## READING TEXT
------------------------
A later edition of the paper, from May 9, writes about the first English cigarettes to arrive. It also reports on the arrest of Dutch Nazi chief Anton Mussert who was, apparently, eating strawberries when he was picked up. ‘He asked if he could first finish them,’ the paper said. ‘Then he handed over an attractive etui with the inscription “Von Hitler aan meinen Freund Mussert”. It contained a revolver.’

Allies

In among this pile of wartime souvenirs was an A4 printed sheet in English called The Liberator, which had been put together for the members of the allied forces.

‘A hearty welcome to our liberators,’ it said, in English. ‘Excuse us… that we have no wooden shoes for you, for a keepsake, because have burnt them up to boil our sugarbeetroots, when it is raining so much these days, but we want to clean the air, that is infected by the bad smell of the Germans during the past five years!

‘When our girls don’t seem to have very much time for you, because it is spring-cleaning-time in Holland, but they are grateful that, while they clean our houses, you clean our country from the enemy!’

The paper included details about church services and the library, and the words of the Dutch national anthem – information which would not be out of place in any ‘expat guide’ today.

It is hard to imagine that someone had been thoughtful enough to put together these English texts in the middle of war. A Canadian friend was quick to send a photograph of the paper back home to her parents, whose own relatives were among the troops to liberate the Netherlands.

For a moment, time stood still.
------------------------
## DATA EXTRACT

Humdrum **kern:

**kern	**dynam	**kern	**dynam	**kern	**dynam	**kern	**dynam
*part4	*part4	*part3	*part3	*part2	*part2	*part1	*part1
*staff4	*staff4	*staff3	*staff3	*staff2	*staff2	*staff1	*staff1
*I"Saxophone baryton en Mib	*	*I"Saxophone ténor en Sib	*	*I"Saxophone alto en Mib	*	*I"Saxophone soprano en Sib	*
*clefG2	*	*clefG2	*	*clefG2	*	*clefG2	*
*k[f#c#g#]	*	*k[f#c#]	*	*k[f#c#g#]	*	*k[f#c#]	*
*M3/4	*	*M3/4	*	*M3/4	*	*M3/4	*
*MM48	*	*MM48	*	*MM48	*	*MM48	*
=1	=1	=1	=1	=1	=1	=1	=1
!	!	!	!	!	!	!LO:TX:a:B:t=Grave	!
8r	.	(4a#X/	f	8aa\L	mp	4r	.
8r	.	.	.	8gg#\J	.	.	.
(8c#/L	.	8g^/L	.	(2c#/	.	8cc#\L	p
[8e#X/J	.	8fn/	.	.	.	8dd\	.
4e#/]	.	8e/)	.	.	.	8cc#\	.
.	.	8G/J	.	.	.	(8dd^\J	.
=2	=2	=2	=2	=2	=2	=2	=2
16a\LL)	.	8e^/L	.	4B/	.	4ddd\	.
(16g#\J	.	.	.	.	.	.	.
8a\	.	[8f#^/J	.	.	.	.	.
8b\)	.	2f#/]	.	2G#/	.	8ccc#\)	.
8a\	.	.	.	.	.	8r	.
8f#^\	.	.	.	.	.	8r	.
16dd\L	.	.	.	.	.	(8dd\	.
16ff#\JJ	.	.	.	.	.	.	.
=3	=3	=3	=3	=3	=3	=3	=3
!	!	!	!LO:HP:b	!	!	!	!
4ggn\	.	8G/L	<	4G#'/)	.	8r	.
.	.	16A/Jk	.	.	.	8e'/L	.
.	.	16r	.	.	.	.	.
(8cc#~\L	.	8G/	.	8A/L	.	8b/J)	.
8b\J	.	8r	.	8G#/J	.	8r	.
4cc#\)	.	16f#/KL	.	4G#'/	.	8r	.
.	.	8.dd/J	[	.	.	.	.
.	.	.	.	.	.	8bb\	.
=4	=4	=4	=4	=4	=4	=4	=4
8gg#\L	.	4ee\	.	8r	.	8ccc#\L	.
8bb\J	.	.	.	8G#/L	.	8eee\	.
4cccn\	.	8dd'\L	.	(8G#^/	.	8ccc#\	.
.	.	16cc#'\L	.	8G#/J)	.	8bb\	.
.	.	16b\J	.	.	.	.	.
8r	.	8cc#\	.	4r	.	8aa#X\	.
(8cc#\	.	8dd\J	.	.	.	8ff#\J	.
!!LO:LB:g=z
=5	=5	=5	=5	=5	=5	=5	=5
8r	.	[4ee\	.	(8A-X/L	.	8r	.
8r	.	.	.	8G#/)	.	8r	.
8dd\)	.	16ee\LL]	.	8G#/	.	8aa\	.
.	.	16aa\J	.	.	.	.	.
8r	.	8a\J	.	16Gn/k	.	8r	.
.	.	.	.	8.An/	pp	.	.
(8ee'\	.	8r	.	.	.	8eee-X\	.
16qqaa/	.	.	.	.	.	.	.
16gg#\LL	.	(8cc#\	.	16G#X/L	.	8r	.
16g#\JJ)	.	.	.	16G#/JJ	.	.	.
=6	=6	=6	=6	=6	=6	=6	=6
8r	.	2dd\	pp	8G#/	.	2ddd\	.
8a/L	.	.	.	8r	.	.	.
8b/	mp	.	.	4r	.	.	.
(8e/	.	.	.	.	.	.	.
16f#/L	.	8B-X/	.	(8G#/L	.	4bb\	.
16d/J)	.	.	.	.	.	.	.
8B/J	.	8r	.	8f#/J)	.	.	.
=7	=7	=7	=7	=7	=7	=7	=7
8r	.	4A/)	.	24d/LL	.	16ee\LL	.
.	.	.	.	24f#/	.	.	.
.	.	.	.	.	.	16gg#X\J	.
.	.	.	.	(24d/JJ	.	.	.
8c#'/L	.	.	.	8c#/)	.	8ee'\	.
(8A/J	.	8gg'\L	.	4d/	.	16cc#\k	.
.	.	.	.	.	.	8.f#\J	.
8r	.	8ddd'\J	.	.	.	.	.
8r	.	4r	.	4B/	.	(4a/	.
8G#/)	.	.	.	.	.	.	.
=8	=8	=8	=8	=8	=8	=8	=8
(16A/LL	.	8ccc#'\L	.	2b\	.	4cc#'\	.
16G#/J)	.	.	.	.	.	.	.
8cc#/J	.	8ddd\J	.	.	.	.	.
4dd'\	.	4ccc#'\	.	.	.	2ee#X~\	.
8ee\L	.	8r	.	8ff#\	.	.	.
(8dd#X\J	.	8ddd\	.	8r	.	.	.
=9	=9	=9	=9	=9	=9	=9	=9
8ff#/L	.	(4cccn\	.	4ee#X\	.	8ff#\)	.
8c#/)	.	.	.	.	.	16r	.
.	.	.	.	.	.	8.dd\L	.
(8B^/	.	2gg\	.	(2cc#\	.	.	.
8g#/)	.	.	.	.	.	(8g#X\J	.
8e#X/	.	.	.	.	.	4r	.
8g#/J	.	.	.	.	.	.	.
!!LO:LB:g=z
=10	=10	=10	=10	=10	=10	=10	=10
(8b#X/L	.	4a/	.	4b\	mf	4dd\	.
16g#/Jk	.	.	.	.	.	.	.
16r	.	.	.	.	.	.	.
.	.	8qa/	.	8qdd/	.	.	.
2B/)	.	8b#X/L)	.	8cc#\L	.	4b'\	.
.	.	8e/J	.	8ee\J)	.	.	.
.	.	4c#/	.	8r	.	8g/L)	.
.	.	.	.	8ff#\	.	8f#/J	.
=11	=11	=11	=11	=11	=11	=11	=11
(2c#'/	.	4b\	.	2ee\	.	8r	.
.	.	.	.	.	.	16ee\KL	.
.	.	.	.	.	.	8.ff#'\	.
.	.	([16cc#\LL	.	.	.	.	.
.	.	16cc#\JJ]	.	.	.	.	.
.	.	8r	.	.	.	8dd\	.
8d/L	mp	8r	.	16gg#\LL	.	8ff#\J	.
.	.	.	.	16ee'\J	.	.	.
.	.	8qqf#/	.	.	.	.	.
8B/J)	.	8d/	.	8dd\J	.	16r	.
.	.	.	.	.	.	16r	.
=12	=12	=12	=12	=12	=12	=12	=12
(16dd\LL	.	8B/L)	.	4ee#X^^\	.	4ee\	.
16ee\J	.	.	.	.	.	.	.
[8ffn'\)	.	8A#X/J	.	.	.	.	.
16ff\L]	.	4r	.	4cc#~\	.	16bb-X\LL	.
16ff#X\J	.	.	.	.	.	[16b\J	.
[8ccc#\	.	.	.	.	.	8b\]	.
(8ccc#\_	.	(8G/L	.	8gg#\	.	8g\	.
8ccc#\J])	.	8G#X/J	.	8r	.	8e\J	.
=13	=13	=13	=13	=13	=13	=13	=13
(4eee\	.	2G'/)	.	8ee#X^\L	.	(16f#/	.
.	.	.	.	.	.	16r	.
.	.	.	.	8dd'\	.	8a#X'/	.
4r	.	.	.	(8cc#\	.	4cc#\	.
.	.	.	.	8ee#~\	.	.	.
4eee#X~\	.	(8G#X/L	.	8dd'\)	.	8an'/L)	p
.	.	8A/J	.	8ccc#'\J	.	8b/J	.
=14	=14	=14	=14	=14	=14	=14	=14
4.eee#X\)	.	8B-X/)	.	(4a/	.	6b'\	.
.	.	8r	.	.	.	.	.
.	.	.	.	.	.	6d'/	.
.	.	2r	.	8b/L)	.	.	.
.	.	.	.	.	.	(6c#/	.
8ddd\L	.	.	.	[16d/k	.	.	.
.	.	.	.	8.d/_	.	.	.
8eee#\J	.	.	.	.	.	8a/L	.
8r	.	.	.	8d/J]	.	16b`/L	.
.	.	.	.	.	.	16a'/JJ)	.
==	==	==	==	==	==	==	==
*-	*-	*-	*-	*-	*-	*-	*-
------------------------
## WORK REQUEST A
In the excerpt about Dutch liberation-era newspapers, translate this sentence into German: "In among this pile of wartime souvenirs was an A4 printed sheet in English called The Liberator, which had been put together for the members of the allied forces."
## WORK REQUEST B
According to the excerpt about Dutch liberation-era newspapers, what was Anton Mussert apparently eating when he was arrested?
## WORK REQUEST C
Continue the excerpt about Dutch liberation-era newspapers from the point where it ends.

## EXPECTED ANSWER A
Unter diesem Stapel von Kriegsandenken befand sich ein auf Englisch bedrucktes A4-Blatt mit dem Titel The Liberator, das für die Angehörigen der alliierten Streitkräfte zusammengestellt worden war.

## EXPECTED ANSWER B
Strawberries.

## EXPECTED ANSWER C
The owner

I have not been able to find out who owned the cupboard and its secret pile of papers. All the second hand shop can remember is that it came from a house on the Beethovenstraat which was being cleared out after an old couple died.

The children, they said, did not want any of their things. But then, the children did not know about the paper file with the newspapers and other documents.

Kees Ribbens, a senior researcher from the Niod institute for war documentation told me the collection is the sort of thing which many people would have put together as souvenirs in those first heady days of freedom.

‘You can keep a diary or take photos, but then you needed a camera… so collecting and keeping the papers was the work of someone who was aware of the historical significance of the time,’ he told me. ‘And it was probably someone with a job, because you needed money to pay for them. But whether it was a man or a woman, it is impossible to say.’

Nazis

Not all the papers related to the end of the war. One is a satirical Nazi propaganda paper called De Gil (the scream) which dates from 1944.

‘A message from Eisenhouwer to our people’, it says. ‘A liberation army for the Netherlands has been set up, it is a question of weeks or maybe days and … the Abyssynian liberators are coming’.

The racism and fear-mongering, dressed up in a coat of irony, is strangely familiar, given the coded comments of the far right in the Netherlands today.

The second publication is a pre war paper called the Blaasbalg, which was published in 1939, ahead of the April provincial elections.

The paper was, to quote its own front page, ‘set up to warn our people against the dangers of anti-Semitism, national socialism and fascism in all its forms, and to reinforce the value of democratic freedom.’

The Blaasbalg, which only existed for six editions, goes on to urge its readers to vote for democracy. Its call to action is a chilling reminder of what was to come, and a warning which is still relevant to this day, given the far right support at the provincial elections just a few weeks ago.

World War II might have ended 78 years ago, but the messages hidden at the bottom of an old filing cabinet still resonate.